Up to 2019
- We released each customer once a month with a minimum down time of 2 hours (this led us to night releases in order to reduce the business impact).
- Having usually 1 month of development released at once meant we had to check a huge amount of work every release, that means a lot of people involved without proper context on manual testing. Sometimes we had issues with some specific test cases not properly checked.
- The process moreover was largely manual: we updated SQL databases using SQL compare by RedGate, being very careful when updating some tables or indexes because of their size.

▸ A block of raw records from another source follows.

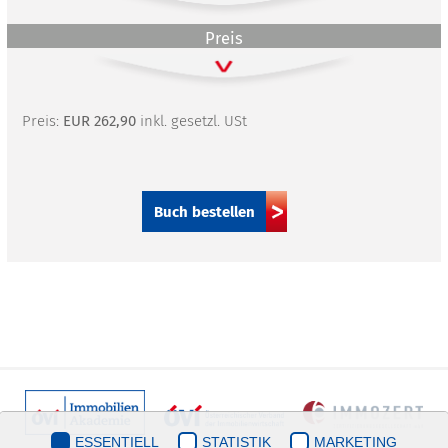
Preis
Preis:
EUR 262,90
inkl. gesetzl. USt
Buch bestellen
ESSENTIELL
STATISTIK
MARKETING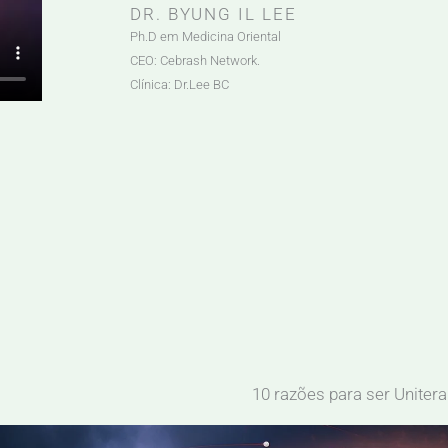
DR. BYUNG IL LEE
Ph.D em Medicina Oriental
CEO: Cebrash Network.
Clínica: Dr.Lee BC
10 razões para ser Unitera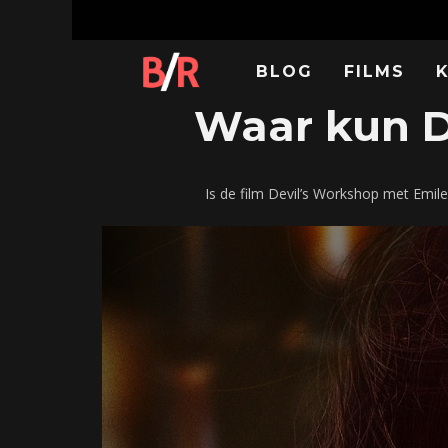
BLOG
FILMS
Waar kun De
Is de film Devil’s Workshop met Emil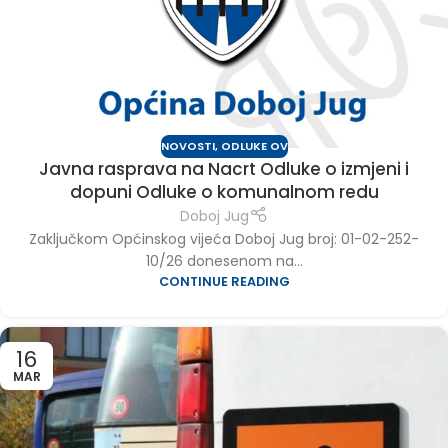
NOVOSTI
,
ODLUKE OV
Javna rasprava na Nacrt Odluke o izmjeni i
dopuni Odluke o komunalnom redu
Doboj Jug
Zaključkom Općinskog vijeća Doboj Jug broj: 01-02-252-
10/26 donesenom na...
CONTINUE READING
16
MAR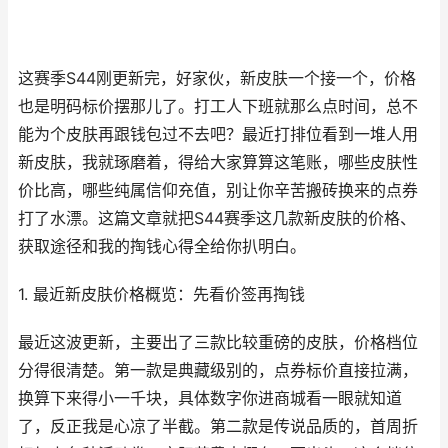
这赛季S44刚更新完，好家伙，新皮肤一个接一个，价格
也是明码标价摆那儿了。打工人下班就那么点时间，总不
能为个皮肤再跟钱包过不去吧？最近打排位看到一堆人用
新皮肤，我就琢磨着，得给大家算算这笔账，哪些皮肤性
价比高，哪些纯属信仰充值，别让你辛苦搬砖换来的点券
打了水漂。这篇文章就把S44赛季这几款新皮肤的价格、
获取途径和我的掏钱心得全给你扒明白。
1. 最近新皮肤价格概览：先看价签再掏钱
最近这波更新，主要出了三款比较重磅的皮肤，价格档位
分得很清楚。第一款是典藏级别的，点券标价直接拉满，
换算下来得小一千块，具体数字你进商城看一眼就知道
了，反正我是心凉了半截。第二款是传说品质的，首周折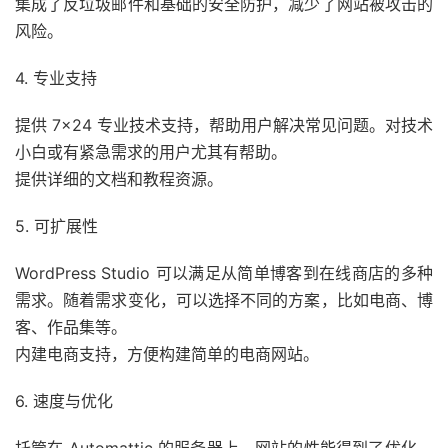
集成了反垃圾邮件和基础的安全防护，减少了网站被攻击的
风险。
4. 专业支持
提供 7×24 专业技术支持，帮助用户解决常见问题。对技术
小白或有紧急需求的用户尤其有帮助。
提供详细的文档和教程资源。
5. 可扩展性
WordPress Studio 可以满足从简单博客到在线商店的多种
需求。随着需求变化，可以选择不同的方案，比如电商、博
客、作品集等。
内建电商支持，方便构建简单的电商网站。
6. 速度与优化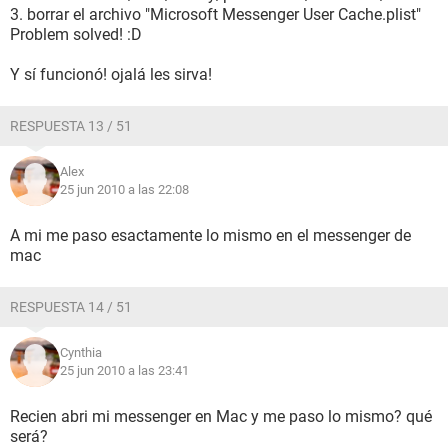
3. borrar el archivo "Microsoft Messenger User Cache.plist"
Problem solved! :D
Y sí funcionó! ojalá les sirva!
RESPUESTA 13 / 51
Alex
25 jun 2010 a las 22:08
A mi me paso esactamente lo mismo en el messenger de
mac
RESPUESTA 14 / 51
Cynthia
25 jun 2010 a las 23:41
Recien abri mi messenger en Mac y me paso lo mismo? qué
será?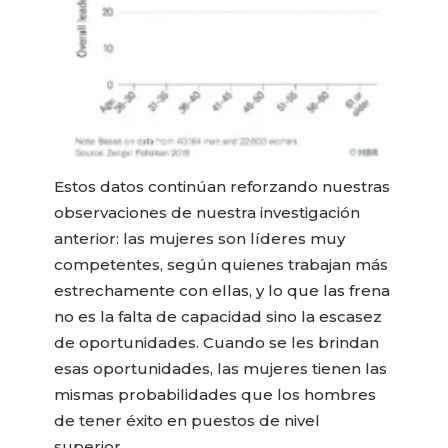
Estos datos continúan reforzando nuestras
observaciones de nuestra investigación
anterior: las mujeres son líderes muy
competentes, según quienes trabajan más
estrechamente con ellas, y lo que las frena
no es la falta de capacidad sino la escasez
de oportunidades. Cuando se les brindan
esas oportunidades, las mujeres tienen las
mismas probabilidades que los hombres
de tener éxito en puestos de nivel
superior.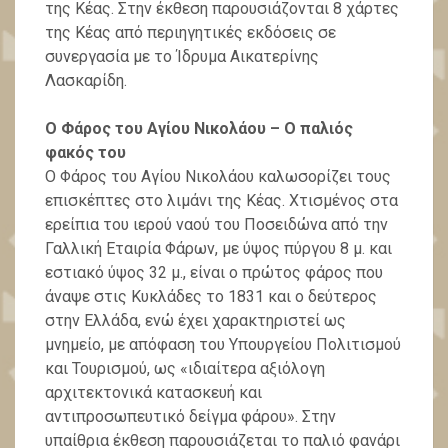
της Κέας. Στην έκθεση παρουσιάζονται 8 χάρτες
της Κέας από περιηγητικές εκδόσεις σε
συνεργασία με το Ίδρυμα Αικατερίνης
Λασκαρίδη.
Ο Φάρος του Αγίου Νικολάου – Ο παλιός
φακός του
Ο Φάρος του Αγίου Νικολάου καλωσορίζει τους
επισκέπτες στο λιμάνι της Κέας. Χτισμένος στα
ερείπια του ιερού ναού του Ποσειδώνα από την
Γαλλική Εταιρία Φάρων, με ύψος πύργου 8 μ. και
εστιακό ύψος 32 μ., είναι ο πρώτος φάρος που
άναψε στις Κυκλάδες το 1831 και ο δεύτερος
στην Ελλάδα, ενώ έχει χαρακτηριστεί ως
μνημείο, με απόφαση του Υπουργείου Πολιτισμού
και Τουρισμού, ως «ιδιαίτερα αξιόλογη
αρχιτεκτονικά κατασκευή και
αντιπροσωπευτικό δείγμα φάρου». Στην
υπαίθρια έκθεση παρουσιάζεται το παλιό φανάρι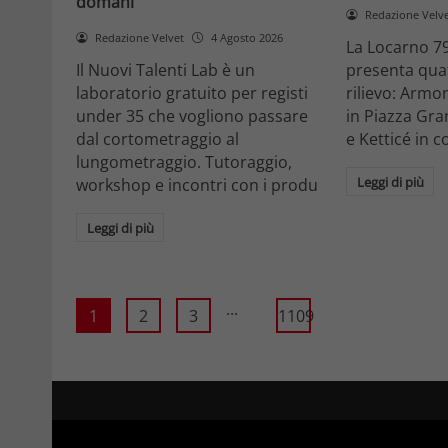
domani
Redazione Velv
Redazione Velvet
4 Agosto 2026
La Locarno 79
Il Nuovi Talenti Lab è un
presenta quatt
laboratorio gratuito per registi
rilievo: Armon
under 35 che vogliono passare
in Piazza Gra
dal cortometraggio al
e Ketticé in c
lungometraggio. Tutoraggio,
Leggi di più
workshop e incontri con i produ
Leggi di più
...
1
2
3
1109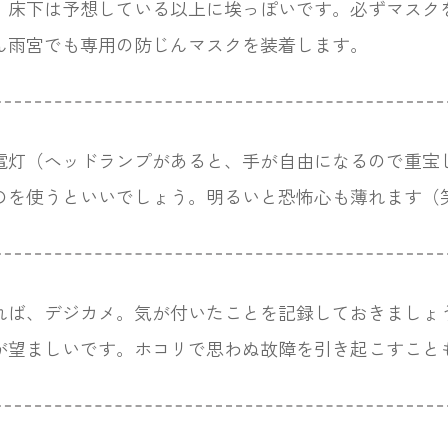
、床下は予想している以上に埃っぽいです。必ずマスク
ん雨宮でも専用の防じんマスクを装着します。
電灯（ヘッドランプがあると、手が自由になるので重宝
のを使うといいでしょう。明るいと恐怖心も薄れます（
れば、デジカメ。気が付いたことを記録しておきましょ
が望ましいです。ホコリで思わぬ故障を引き起こすこと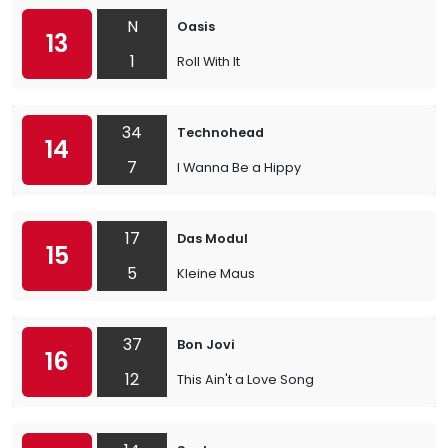
N
Oasis
13
1
Roll With It
34
Technohead
14
7
I Wanna Be a Hippy
17
Das Modul
15
5
Kleine Maus
37
Bon Jovi
16
12
This Ain't a Love Song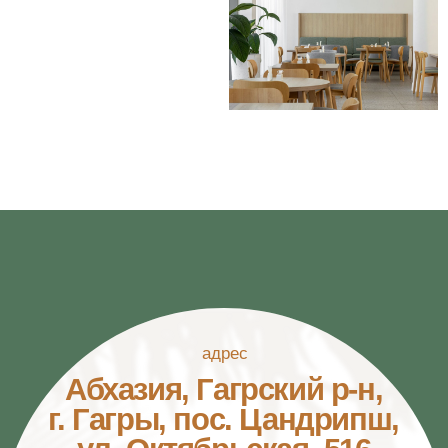
почта
info@portoritsa.ru
телефон
8-800-600-49-57
©2026. PORTORITSA.
ПОЛИТИКА ОБРАБОТКИ
ПЕРСОНАЛЬНЫХ ДАННЫХ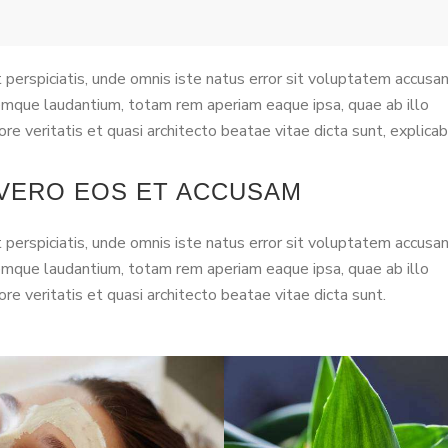
Arrow
keys
to
 perspiciatis, unde omnis iste natus error sit voluptatem accusa
increase
mque laudantium, totam rem aperiam eaque ipsa, quae ab illo
or
ore veritatis et quasi architecto beatae vitae dicta sunt, explicab
decrease
volume.
 VERO EOS ET ACCUSAM
 perspiciatis, unde omnis iste natus error sit voluptatem accusa
mque laudantium, totam rem aperiam eaque ipsa, quae ab illo
ore veritatis et quasi architecto beatae vitae dicta sunt.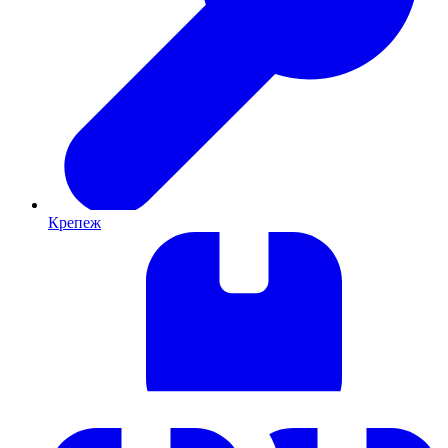
Крепеж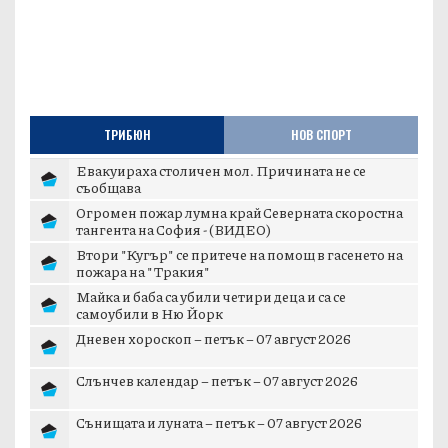
ТРИБЮН
НОВ СПОРТ
Евакуираха столичен мол. Причината не се
съобщава
Огромен пожар лумна край Северната скоростна
тангента на София - (ВИДЕО)
Втори "Кугър" се притече на помощ в гасенето на
пожара на "Тракия"
Майка и баба са убили четири деца и са се
самоубили в Ню Йорк
Дневен хороскоп – петък – 07 август 2026
Слънчев календар – петък – 07 август 2026
Сънищата и луната – петък – 07 август 2026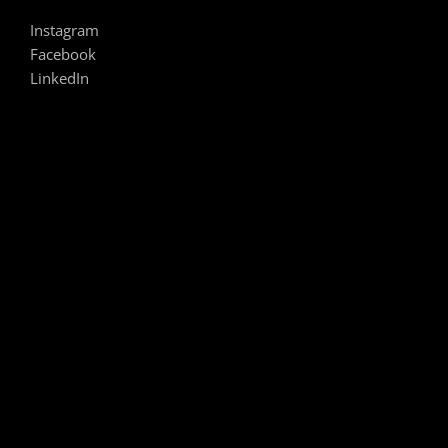
Instagram
Facebook
LinkedIn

We updated all code (frontend, backend and back-office) using a mix of PowerShell/cmd scripts with a bit of manual intervention sometimes.
From 2020
We wanted to improve our delivery framework moving to hot deployments, we understood that giving our customers a continuous deployment process meant a big step forward for them and us.
For this reason, in the first months of 2020, we planned a radical change in how we approach releases.
We started analyzing our release process to understand which critical pieces to fix first.
Issues encountered
We ended up defining 3 main issues:
- The way we managed our SQL code
- A single critical backend server
- Release and configuration process mixed
How we resolved these in detail:
- We moved from database projects (in Visual Studio) to migration scripts (executed with badgie-migrator ) for updating our databases; this led us to have a defined version for each database at each release, helping us improve deployment database speed (from hours to seconds) and in reducing post-release issues (having incremental deployment we can deploy and switch on features at different moments because new features are implemented under Feature Flags).
- We had a lot of backend critical services installed on a single server, that meant we couldn’t do hot deployments without disrupting customers. To fix this issue, we replicated these services on a second server, managing their failover in seconds instead of minutes.
- We were also using our release process for keeping our servers and configurations aligned. To speed up the process we introduced a new configuration management tool (chef) that does all the configuration work, leaving the release pipeline to just release work.
The new process
The CI/CD tool we chose is Azure Pipelines. We decided on it because we were already using other tools of the Azure DevOps universe so in order to keep consistency with the tools we were using and we gained some experience with some POC we previously created.
We based our approach on the motto “Build Once, Deploy Many” that made it repeatable and easier to debug.
- step 1 was to create a single build having all the deployable projects grouped onto a single solution.
- step 2 was to create a multistage release pipeline so that every change to be deployed in production needs to first be deployed on test and staging environments. To save production from human errors we also added an approval process for production deployment
Once the new pipeline was complete, for a customer with over 80 servers to manage we were able to move from 5 hours of hot deployment and a failure rate of 1:2 (failure meant for most cases a web server that couldn’t be deployed and that was kept out of balancer, so nothing destructive), to a duration of less than 1 hour with a failure rate of 1:200. So, we improved both resilience and speed of the process. Compared to when we did manual cold deployments, we also greatly improved the number of production releases, meaning a faster SW life cycle and faster response to customer needs. We moved from 1 release per month to approximately 1 release per day as shown in the following graph:
If we add test and staging environments to the count these numbers get higher – an average of 250 releases per month. This is great because developers can test immediately their modification increasing company productivity.
The future
Our goal for the next year in terms of Continuous Deployment is to keep decreasing our production release duration without affecting the newly created resilience and reliability; in order to reach it we are planning to introduce a deployment based on ring.
Our goal is to have releases that take less than 15 minutes. We also want to use this approach with other iSolutions products.